We are given a set $\mathcal{S}$ of numbers:

16,1,2,0,4,2,7,1,2,14

We are looking for another number $N$ (integer) which minimizes a certain measurement: the sum of the cost between $N$ and each element of $\mathcal{S}$.

Part One

For Part One, the cost between two numbers is just the absolute value of their difference.

For the given example set, the answer will be 37.

Part Two

For part two, the cost is defined as:

if the absolute difference is $1$, then the cost is $1$.
if the absolute difference is $2$, then the cost is $1 + 2 = 3$.
if the absolute difference is $3$, then the cost is $1 + 2 + 3 = 6$.
etc.

That is, if the absolute difference is $k$, the cost is the $k^{\text{th}}$ triangle number.

For the given example set, the answer will be 168.

Solution

We will present two ways of solving the problem, a brute force one, and one which uses statistics.

For triangle numbers, we have:

\[ 1 + 2 + \ldots + n = \sum_{k = 1}^n k = \frac{n * (n + 1)}{2} \]

Perl

First, we read in the data:

my @nums = <> =~ /[0-9]+/g;

Next, we define two functions to calculate costs. cost1 calculates the cost for part one, while cost2 calculates the cost for part two.
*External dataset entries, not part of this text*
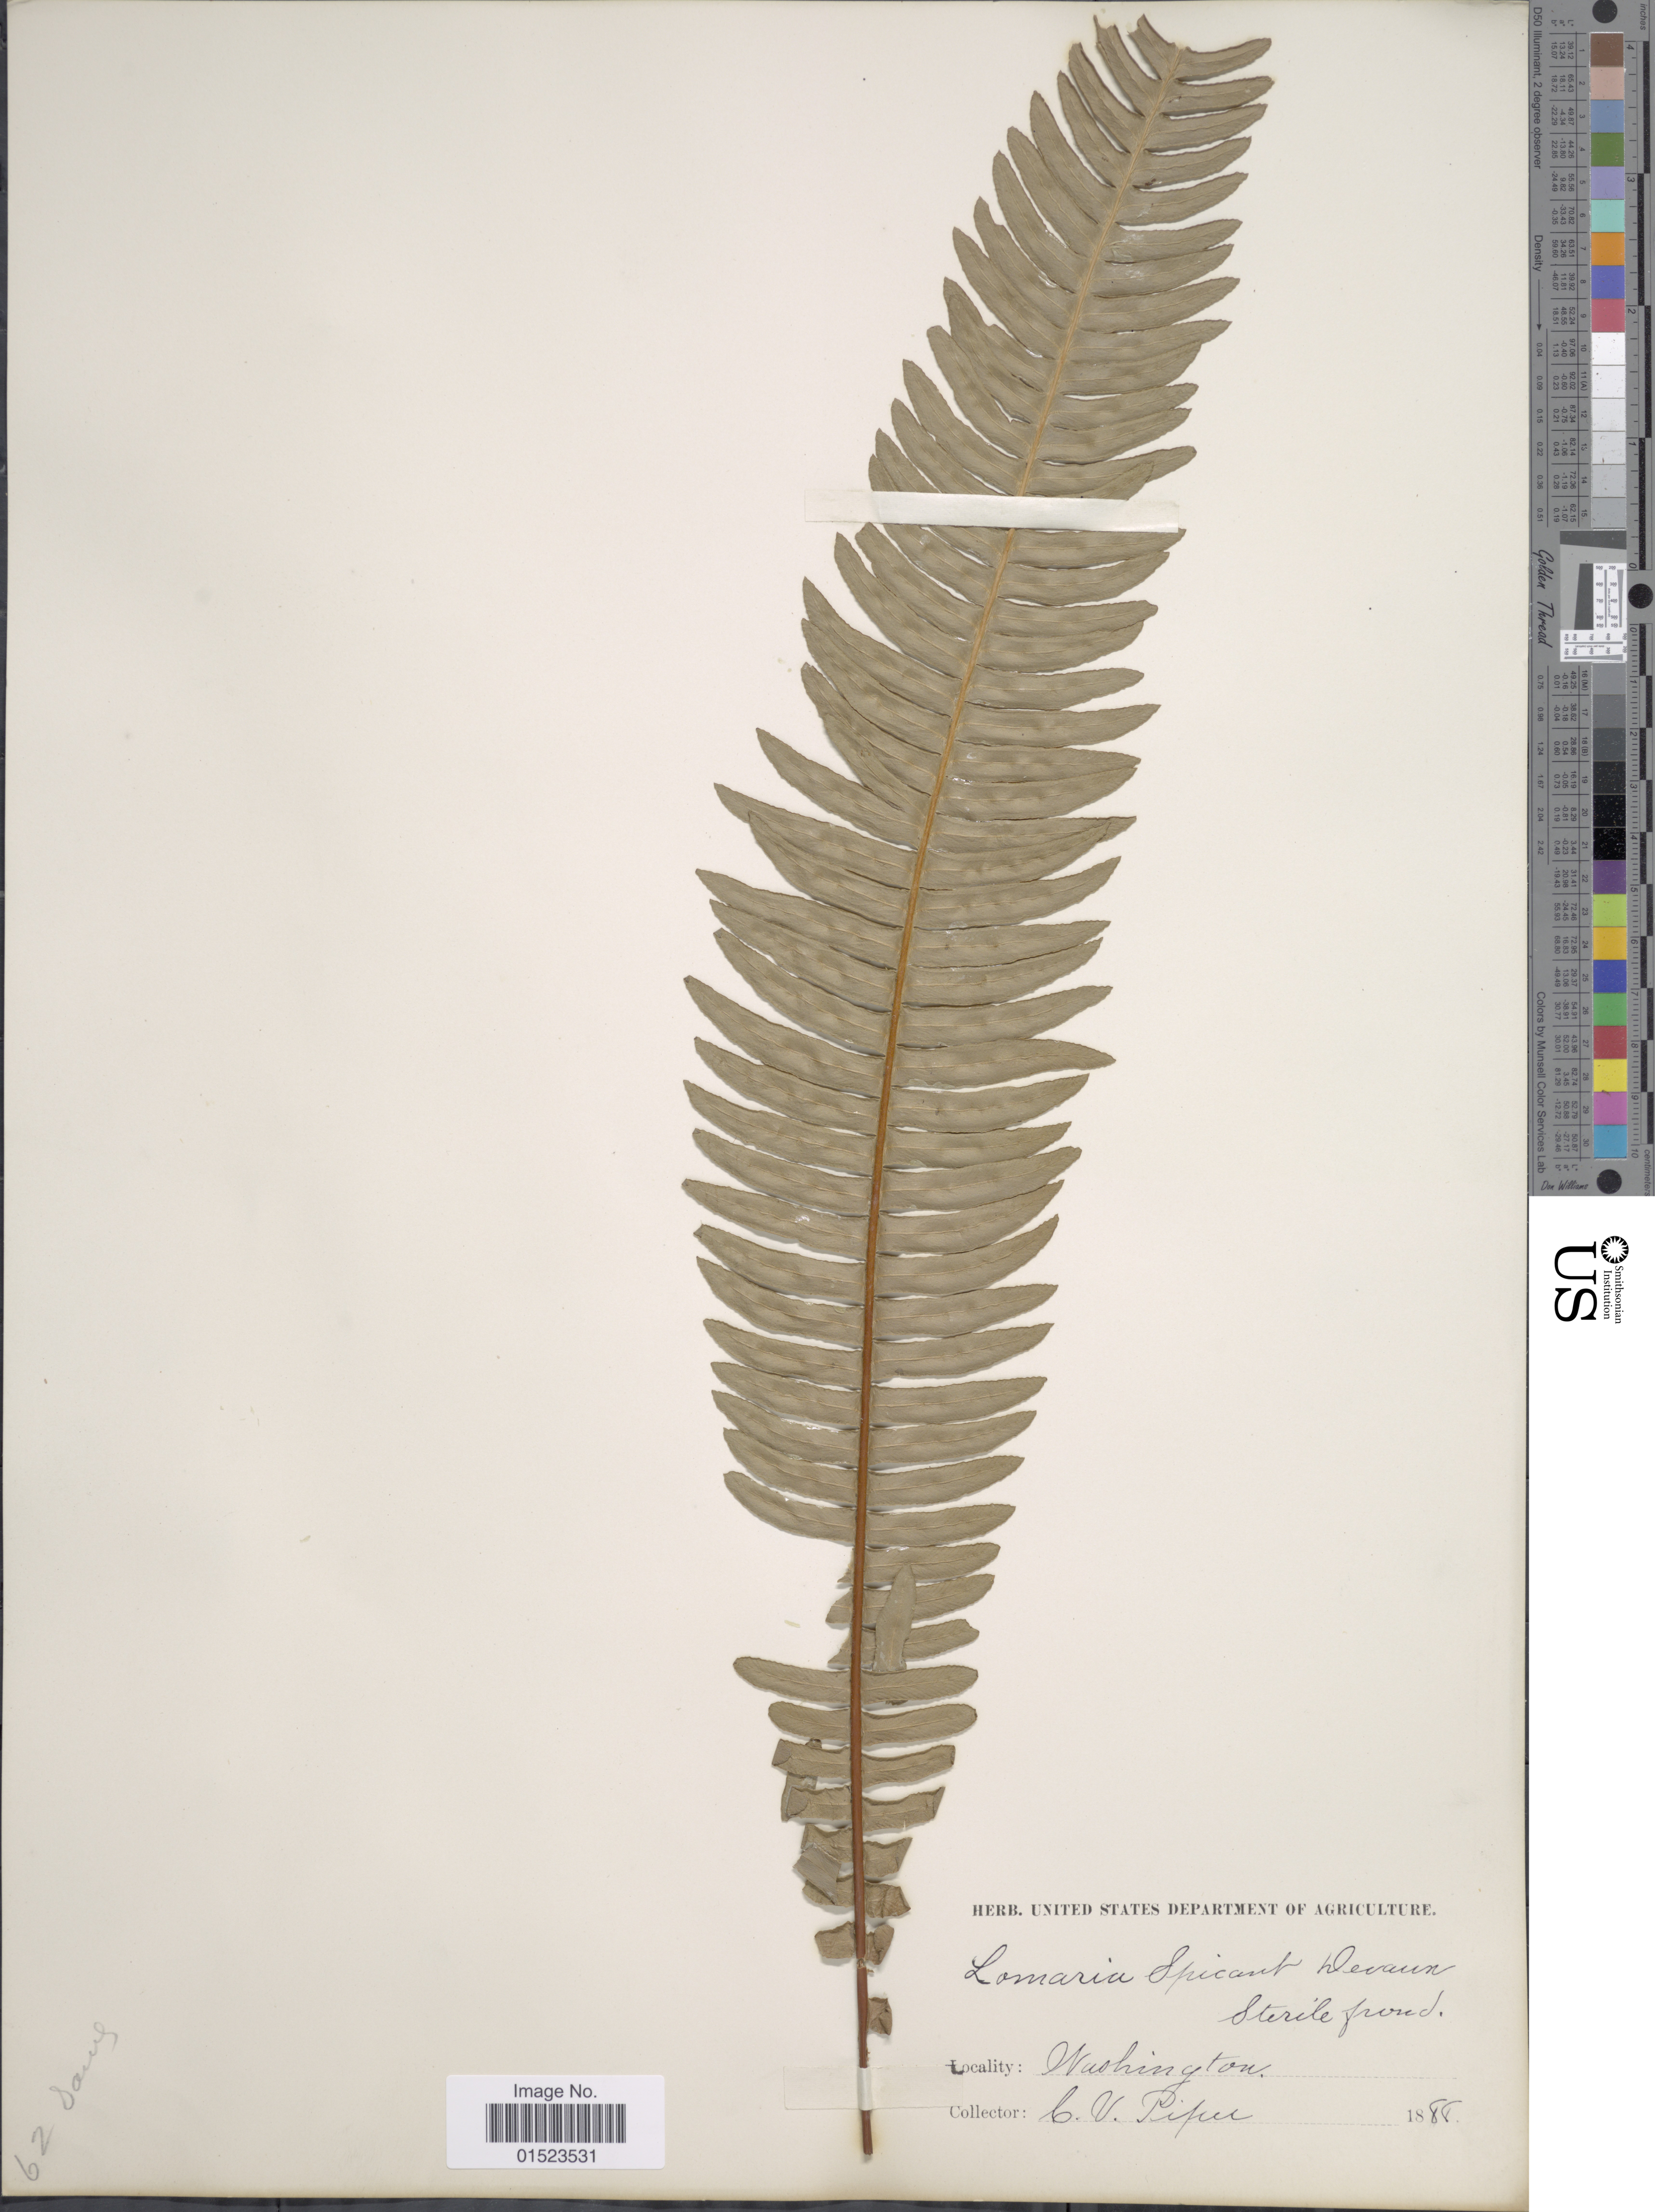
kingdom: Plantae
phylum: Tracheophyta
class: Polypodiopsida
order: Polypodiales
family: Blechnaceae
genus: Blechnum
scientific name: Blechnum spicant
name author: (L.) Sm.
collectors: C. V. Piper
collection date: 1888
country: United States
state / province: Washington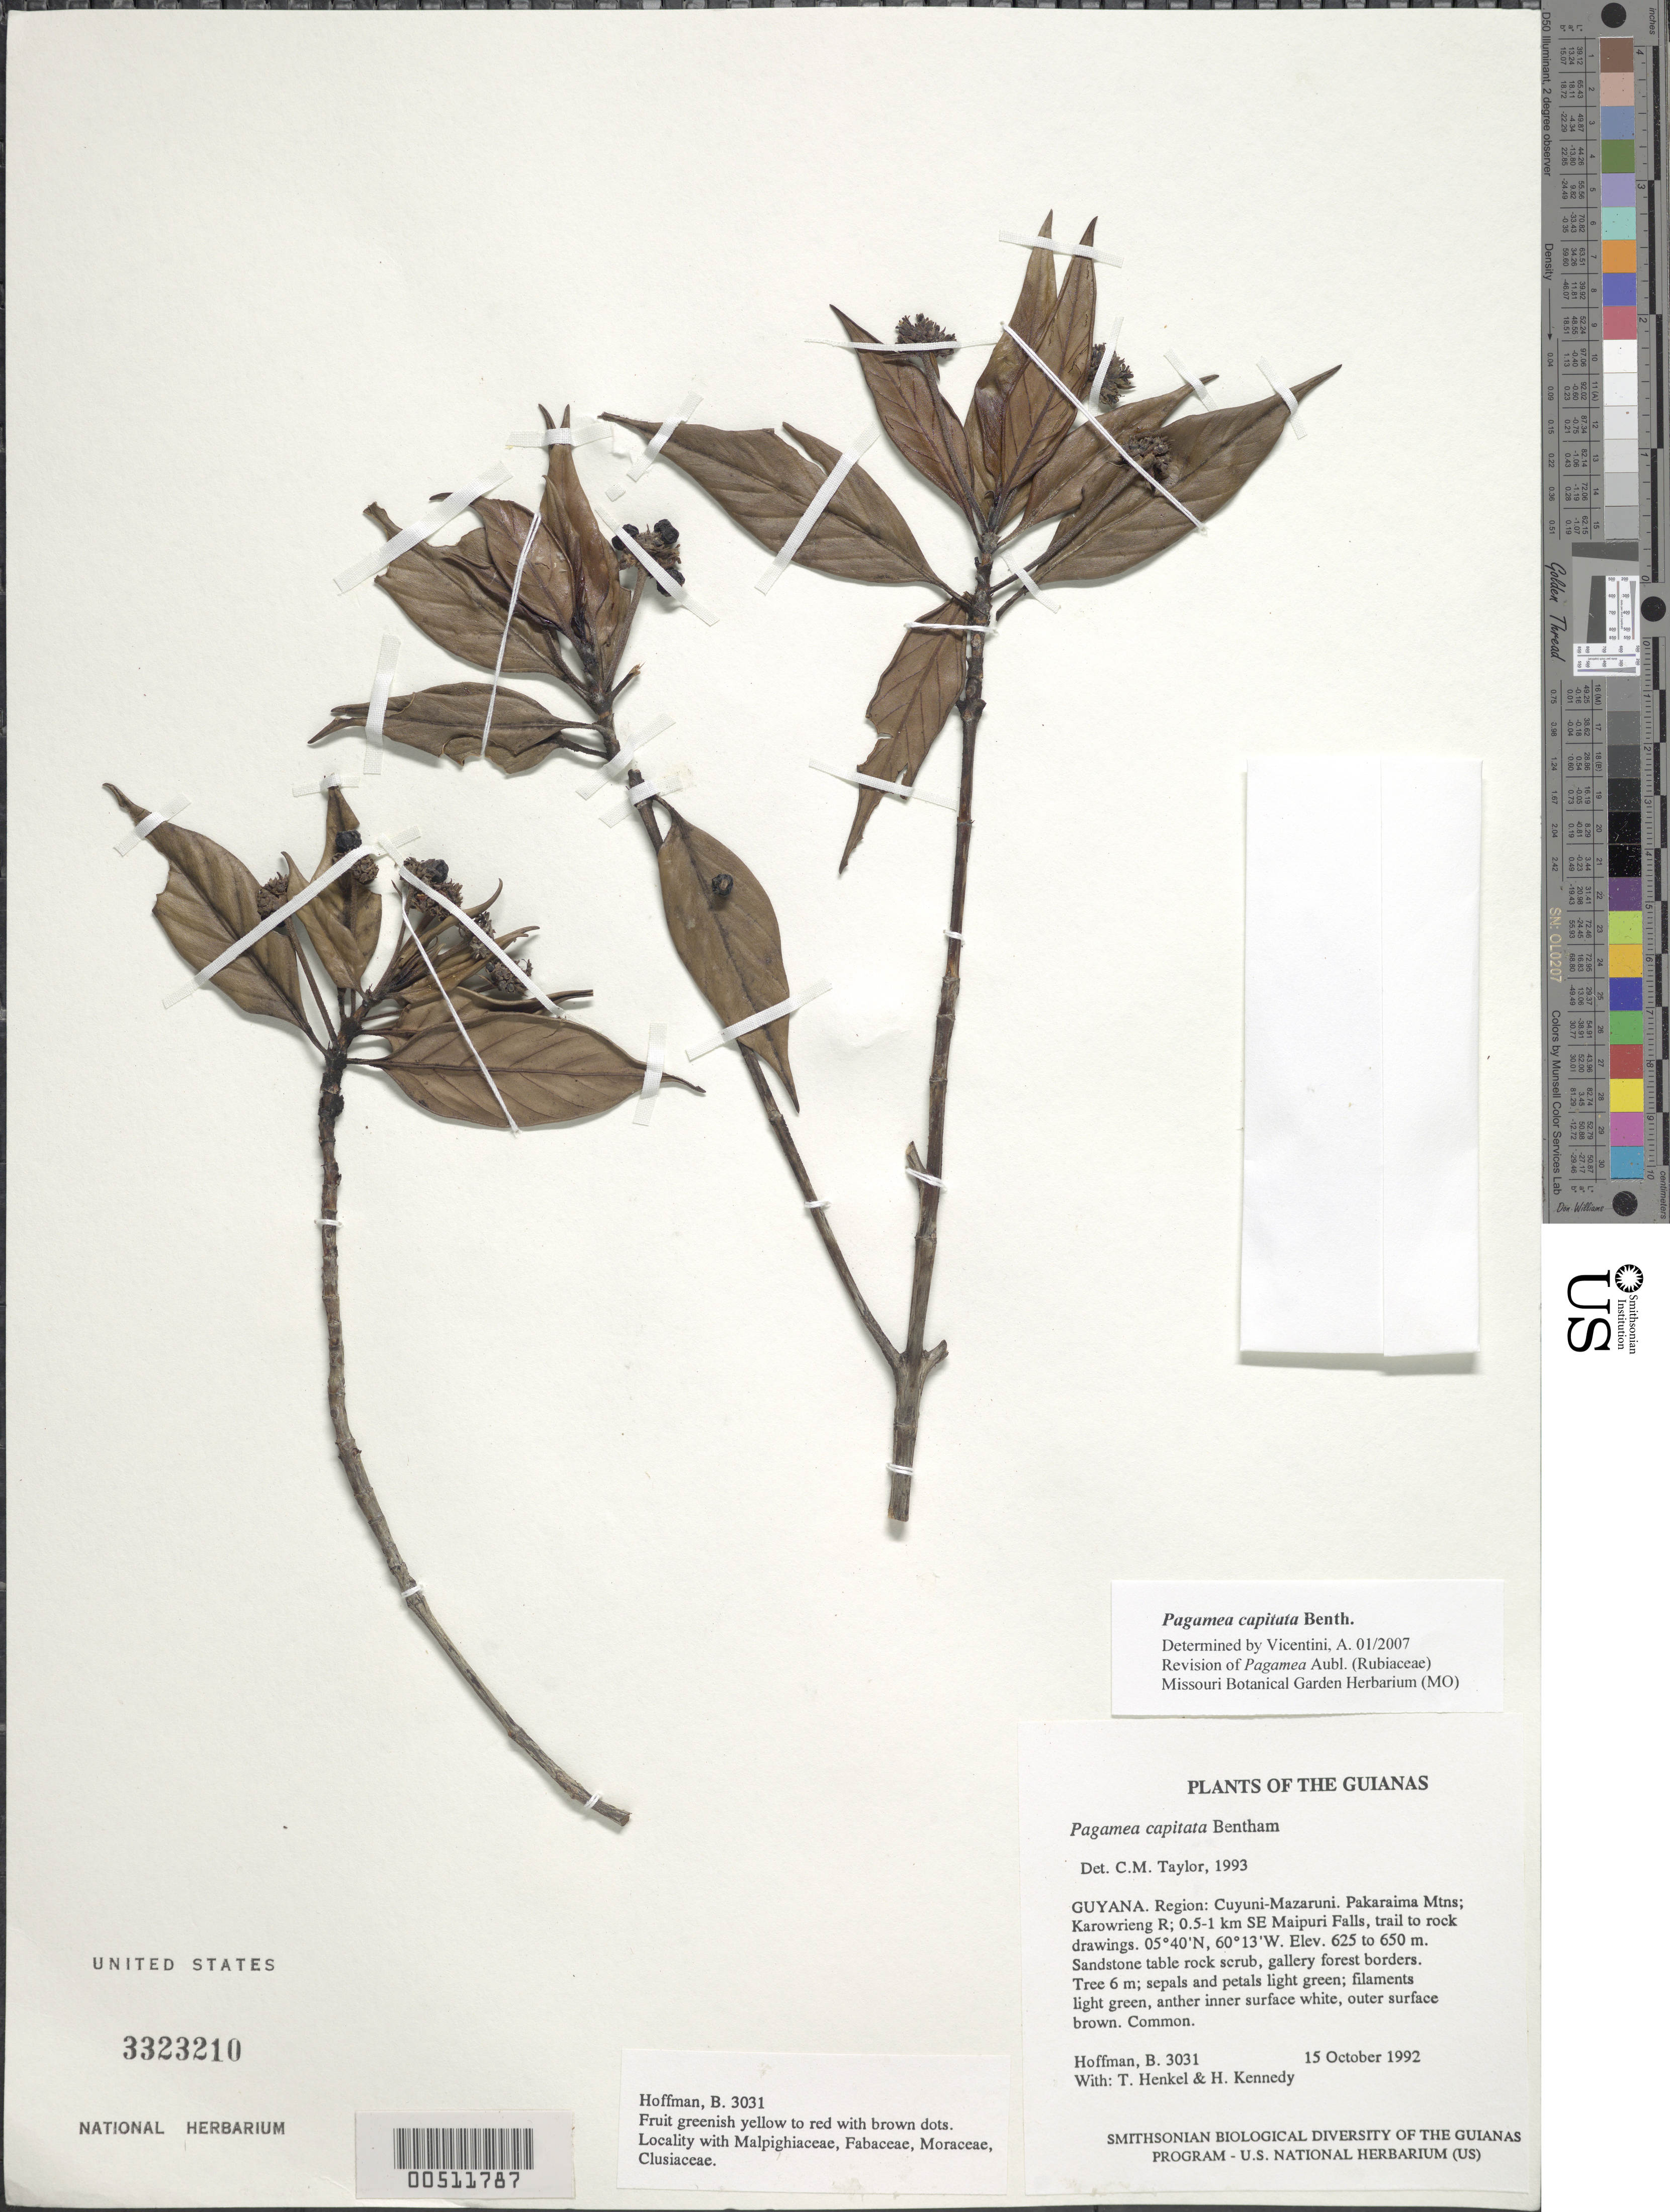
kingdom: Plantae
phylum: Tracheophyta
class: Magnoliopsida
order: Gentianales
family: Rubiaceae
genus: Pagamea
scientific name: Pagamea capitata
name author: Benth.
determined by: Taylor, Charlotte M.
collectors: B. Hoffman, T. Henkel & H. Kennedy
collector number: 3031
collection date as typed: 15 October 1992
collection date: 1992-10-15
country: Guyana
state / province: Cuyuni-Mazaruni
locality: Pakaraima Mountains; Karowrieng River; 0.5-1 km SE of Maipuri Falls, trail to rock drawings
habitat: Sandstone table rock scrub, gallery forest borders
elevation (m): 625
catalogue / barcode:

Both functions take two arguments: a number ($target), and a reference to an array with numbers ($nums). What they return is the sum of the costs between $target and each of the elements of $nums:

sub cost1 ($target, $nums) {
    sum map {abs ($target - $_)} @$nums;
}

sub cost2 ($target, $nums) {
    sum map {my $n = abs ($target - $_); $n * ($n + 1) / 2} @$nums;
}

Brute Force

For the brute force approach, we calculate the sum of the costs for every possible integer between the minimum and maximum values of @nums, and report the minimum:

say "Solution 1: ", min map {cost1 $_, \@nums} min (@nums) .. max (@nums);
say "Solution 2: ", min map {cost2 $_, \@nums} min (@nums) .. max (@nums);

Find the full program on GitHub.

Using Statistics

The sum of the costs of part one will be minimized for the median of $\mathcal{S}$, while the sum of the costs for part two will be minimized for the arithmetic mean of $\mathcal{S}$.

Now, both the median and the mean may be non-integers. But if we look at the sum of the costs when going from the minimum value of $\mathcal{S}$ to the maximum value of $\mathcal{S}$, the sum of the costs will strictly decrease from the minimum value of $\mathcal{S}$ to the median/mean, and then strictly increase till we have reached the maximum value of $\mathcal{S}$.

So, we will be calculating the costs for the median/mean rounded up, and rounded down: the minimum of those will be the answer.

Which leads to:

my $median = median @nums;
my $mean   =   mean @nums;

say "Solution 1: ", min cost1 (floor ($median), \@nums),
                        cost1 ( ceil ($median), \@nums);
say "Solution 2: ", min cost2 (floor ($mean),   \@nums),
                        cost2 ( ceil ($mean),   \@nums);

We are importing min and sum from List::Util, median and mean from Statistics::Basic, and floor and ceil from POSIX.